## Begin
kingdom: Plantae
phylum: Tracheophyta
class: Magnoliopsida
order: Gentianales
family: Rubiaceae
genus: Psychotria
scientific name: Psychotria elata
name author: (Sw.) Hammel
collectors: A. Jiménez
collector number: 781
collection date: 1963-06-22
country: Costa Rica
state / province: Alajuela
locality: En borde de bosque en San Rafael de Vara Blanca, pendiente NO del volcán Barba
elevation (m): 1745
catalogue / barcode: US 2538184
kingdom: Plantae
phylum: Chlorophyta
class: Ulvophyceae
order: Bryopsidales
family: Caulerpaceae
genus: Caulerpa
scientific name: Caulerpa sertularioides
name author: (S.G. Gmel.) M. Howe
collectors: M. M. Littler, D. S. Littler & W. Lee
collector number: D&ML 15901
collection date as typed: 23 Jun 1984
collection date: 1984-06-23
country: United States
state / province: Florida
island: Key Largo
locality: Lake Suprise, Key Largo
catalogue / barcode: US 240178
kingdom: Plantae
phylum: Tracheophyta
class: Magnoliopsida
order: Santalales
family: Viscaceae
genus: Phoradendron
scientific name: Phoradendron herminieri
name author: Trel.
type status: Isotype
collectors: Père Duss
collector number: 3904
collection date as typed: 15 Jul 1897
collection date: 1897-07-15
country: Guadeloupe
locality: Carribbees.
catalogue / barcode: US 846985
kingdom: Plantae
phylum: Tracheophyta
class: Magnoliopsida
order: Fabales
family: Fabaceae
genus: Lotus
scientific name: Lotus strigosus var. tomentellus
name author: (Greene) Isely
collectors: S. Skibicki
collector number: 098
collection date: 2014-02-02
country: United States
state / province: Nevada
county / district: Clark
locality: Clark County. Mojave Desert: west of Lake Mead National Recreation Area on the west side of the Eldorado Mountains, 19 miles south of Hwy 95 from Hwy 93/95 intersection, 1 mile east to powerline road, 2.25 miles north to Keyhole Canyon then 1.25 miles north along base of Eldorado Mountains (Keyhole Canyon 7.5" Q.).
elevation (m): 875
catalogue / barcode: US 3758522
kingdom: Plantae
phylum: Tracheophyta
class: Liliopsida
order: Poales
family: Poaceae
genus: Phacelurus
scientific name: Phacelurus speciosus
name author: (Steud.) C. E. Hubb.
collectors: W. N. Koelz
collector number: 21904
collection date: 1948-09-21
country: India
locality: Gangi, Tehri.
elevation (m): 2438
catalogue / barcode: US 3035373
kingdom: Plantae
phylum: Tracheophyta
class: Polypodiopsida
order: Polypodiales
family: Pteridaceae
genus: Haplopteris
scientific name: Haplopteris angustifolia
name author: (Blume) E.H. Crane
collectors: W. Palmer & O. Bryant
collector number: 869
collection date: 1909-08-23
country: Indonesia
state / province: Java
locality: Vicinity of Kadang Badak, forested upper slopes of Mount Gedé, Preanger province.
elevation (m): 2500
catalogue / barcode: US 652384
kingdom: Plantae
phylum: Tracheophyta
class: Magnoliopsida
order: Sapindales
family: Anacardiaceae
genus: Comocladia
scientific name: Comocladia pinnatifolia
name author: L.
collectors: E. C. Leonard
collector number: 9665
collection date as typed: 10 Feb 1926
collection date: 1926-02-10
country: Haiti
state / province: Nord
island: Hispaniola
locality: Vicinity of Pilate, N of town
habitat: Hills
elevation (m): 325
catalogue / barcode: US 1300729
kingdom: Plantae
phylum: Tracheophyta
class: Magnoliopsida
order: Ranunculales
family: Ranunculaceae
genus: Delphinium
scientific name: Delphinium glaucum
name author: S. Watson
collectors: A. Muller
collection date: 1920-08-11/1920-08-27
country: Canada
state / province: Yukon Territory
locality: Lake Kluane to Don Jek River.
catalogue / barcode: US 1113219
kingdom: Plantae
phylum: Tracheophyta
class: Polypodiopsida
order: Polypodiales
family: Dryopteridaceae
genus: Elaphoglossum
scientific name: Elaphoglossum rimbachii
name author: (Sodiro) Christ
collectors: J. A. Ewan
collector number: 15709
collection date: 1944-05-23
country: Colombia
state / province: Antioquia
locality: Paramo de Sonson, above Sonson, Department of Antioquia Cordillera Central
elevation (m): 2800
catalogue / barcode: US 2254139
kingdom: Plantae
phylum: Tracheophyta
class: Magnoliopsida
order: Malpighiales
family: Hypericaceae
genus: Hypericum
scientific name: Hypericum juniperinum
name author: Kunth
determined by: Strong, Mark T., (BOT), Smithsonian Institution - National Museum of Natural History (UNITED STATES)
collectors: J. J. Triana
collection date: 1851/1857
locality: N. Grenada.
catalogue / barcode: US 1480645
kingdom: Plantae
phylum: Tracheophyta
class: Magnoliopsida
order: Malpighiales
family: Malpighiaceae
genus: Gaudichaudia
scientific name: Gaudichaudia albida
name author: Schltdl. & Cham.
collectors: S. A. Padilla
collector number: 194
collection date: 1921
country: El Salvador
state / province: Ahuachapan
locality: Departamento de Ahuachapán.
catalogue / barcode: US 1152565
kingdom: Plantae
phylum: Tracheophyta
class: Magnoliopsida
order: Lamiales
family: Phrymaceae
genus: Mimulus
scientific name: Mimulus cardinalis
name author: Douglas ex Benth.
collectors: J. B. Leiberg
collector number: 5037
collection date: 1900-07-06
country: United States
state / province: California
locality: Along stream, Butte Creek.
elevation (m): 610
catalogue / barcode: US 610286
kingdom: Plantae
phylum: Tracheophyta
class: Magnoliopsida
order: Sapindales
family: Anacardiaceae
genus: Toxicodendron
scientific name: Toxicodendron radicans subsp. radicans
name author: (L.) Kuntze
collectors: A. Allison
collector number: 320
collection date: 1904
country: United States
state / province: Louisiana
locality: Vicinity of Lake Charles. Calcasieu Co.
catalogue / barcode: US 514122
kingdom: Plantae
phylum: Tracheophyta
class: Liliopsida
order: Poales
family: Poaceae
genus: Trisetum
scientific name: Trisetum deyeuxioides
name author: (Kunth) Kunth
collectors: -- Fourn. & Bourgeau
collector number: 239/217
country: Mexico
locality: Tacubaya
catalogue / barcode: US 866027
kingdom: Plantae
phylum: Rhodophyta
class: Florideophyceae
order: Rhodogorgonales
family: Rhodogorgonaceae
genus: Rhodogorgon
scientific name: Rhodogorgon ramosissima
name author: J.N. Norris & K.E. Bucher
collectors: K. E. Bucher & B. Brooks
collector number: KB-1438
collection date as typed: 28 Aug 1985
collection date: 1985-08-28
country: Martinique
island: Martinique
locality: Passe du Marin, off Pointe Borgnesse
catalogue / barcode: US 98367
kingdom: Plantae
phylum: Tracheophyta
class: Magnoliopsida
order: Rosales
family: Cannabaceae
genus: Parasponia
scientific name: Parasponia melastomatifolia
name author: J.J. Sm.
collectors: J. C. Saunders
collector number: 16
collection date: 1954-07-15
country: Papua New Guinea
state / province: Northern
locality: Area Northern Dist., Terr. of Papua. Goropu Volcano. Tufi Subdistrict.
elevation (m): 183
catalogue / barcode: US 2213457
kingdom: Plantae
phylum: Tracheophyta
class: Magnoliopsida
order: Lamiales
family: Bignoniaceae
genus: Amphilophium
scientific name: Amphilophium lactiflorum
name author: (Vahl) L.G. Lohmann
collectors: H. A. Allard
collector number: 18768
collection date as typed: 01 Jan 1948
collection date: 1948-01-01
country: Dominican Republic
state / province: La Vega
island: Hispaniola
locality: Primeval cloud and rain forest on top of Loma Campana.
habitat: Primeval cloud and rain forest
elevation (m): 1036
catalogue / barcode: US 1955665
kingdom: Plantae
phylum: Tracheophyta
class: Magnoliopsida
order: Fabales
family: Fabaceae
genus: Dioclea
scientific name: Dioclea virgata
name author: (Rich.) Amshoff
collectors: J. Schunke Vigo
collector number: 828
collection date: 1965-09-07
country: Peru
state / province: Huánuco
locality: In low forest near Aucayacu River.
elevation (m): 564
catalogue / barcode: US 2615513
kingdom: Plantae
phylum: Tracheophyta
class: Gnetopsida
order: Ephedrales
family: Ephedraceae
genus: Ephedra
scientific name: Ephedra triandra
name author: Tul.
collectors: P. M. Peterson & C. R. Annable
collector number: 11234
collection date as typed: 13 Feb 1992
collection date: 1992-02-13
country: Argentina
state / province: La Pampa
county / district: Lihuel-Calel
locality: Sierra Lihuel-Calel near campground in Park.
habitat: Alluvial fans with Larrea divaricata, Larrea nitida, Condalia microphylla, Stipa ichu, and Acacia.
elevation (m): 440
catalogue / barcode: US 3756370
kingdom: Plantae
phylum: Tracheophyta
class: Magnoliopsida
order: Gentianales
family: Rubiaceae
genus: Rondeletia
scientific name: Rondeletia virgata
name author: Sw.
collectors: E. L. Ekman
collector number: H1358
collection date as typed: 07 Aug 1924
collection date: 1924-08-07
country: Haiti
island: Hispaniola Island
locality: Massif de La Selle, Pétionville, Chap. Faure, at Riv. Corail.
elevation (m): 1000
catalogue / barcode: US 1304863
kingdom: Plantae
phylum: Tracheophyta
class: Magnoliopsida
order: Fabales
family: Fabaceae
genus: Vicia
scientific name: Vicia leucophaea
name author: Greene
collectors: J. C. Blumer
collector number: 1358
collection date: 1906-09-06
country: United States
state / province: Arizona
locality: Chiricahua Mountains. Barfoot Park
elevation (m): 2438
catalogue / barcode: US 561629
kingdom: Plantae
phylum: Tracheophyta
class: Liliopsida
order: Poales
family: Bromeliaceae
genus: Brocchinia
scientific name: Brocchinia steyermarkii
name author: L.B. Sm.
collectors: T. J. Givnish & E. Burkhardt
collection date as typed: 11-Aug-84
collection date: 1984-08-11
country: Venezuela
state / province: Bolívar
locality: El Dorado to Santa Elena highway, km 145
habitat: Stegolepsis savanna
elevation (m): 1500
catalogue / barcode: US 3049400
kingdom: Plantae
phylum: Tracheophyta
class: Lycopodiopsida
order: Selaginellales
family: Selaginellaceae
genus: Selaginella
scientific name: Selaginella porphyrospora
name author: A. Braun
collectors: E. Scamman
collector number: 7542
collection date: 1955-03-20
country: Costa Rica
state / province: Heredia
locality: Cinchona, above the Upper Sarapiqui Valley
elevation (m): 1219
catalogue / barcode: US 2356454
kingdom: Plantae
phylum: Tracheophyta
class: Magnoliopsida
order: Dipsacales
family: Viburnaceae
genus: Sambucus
## End
» Exercise instructions
Can you rename "scientific name" to "taxon name" in the lines that begin at the line containing "country: Mexico" and stop after the line containing "collection date as typed: 28 Aug 1985", changing nothing else and giving back only those lines?

» Output for this exercise
country: Mexico
locality: Tacubaya
catalogue / barcode: US 866027
kingdom: Plantae
phylum: Rhodophyta
class: Florideophyceae
order: Rhodogorgonales
family: Rhodogorgonaceae
genus: Rhodogorgon
taxon name: Rhodogorgon ramosissima
name author: J.N. Norris & K.E. Bucher
collectors: K. E. Bucher & B. Brooks
collector number: KB-1438
collection date as typed: 28 Aug 1985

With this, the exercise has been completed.